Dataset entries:
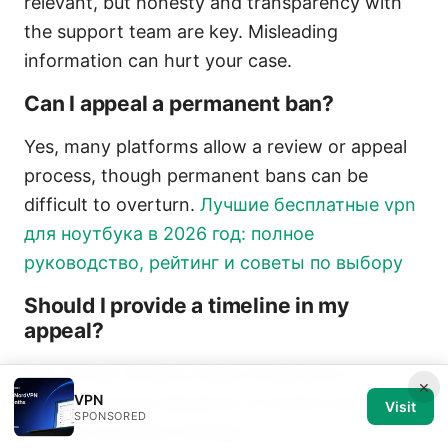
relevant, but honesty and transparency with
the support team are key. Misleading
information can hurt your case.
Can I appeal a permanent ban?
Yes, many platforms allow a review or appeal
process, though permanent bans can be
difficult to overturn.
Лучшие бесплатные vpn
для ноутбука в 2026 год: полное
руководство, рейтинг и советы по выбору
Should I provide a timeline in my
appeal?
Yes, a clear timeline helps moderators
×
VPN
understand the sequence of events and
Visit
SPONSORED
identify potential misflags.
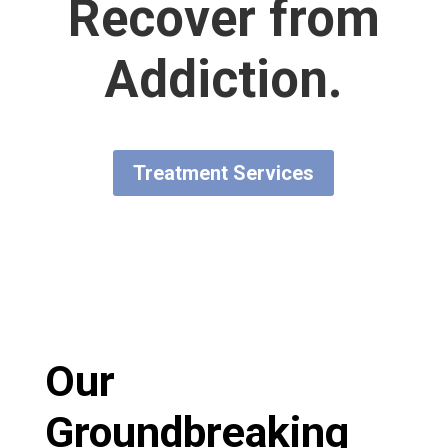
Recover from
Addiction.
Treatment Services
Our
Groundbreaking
...
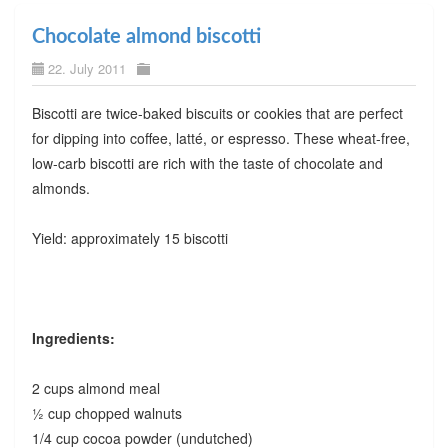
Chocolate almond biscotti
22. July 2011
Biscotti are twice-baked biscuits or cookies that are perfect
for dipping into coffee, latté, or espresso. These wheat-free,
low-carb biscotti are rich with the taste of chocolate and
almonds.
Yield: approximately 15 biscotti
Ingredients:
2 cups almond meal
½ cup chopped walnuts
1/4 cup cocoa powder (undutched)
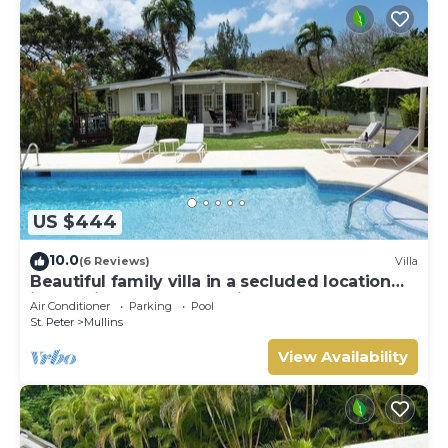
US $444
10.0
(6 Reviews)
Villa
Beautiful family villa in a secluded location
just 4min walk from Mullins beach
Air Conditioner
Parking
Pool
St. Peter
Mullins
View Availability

Task to complete:
From the line with "difficult to overturn." up to and including the line with "Groundbreaking" above, retype every line exactly and nothing more; leave out the pictures.

Your response:
difficult to overturn.
Лучшие бесплатные vpn
для ноутбука в 2026 год: полное
руководство, рейтинг и советы по выбору
Should I provide a timeline in my
appeal?
Yes, a clear timeline helps moderators
×
VPN
understand the sequence of events and
Visit
SPONSORED
identify potential misflags.
Recover from
Addiction.
Treatment Services
Our
Groundbreaking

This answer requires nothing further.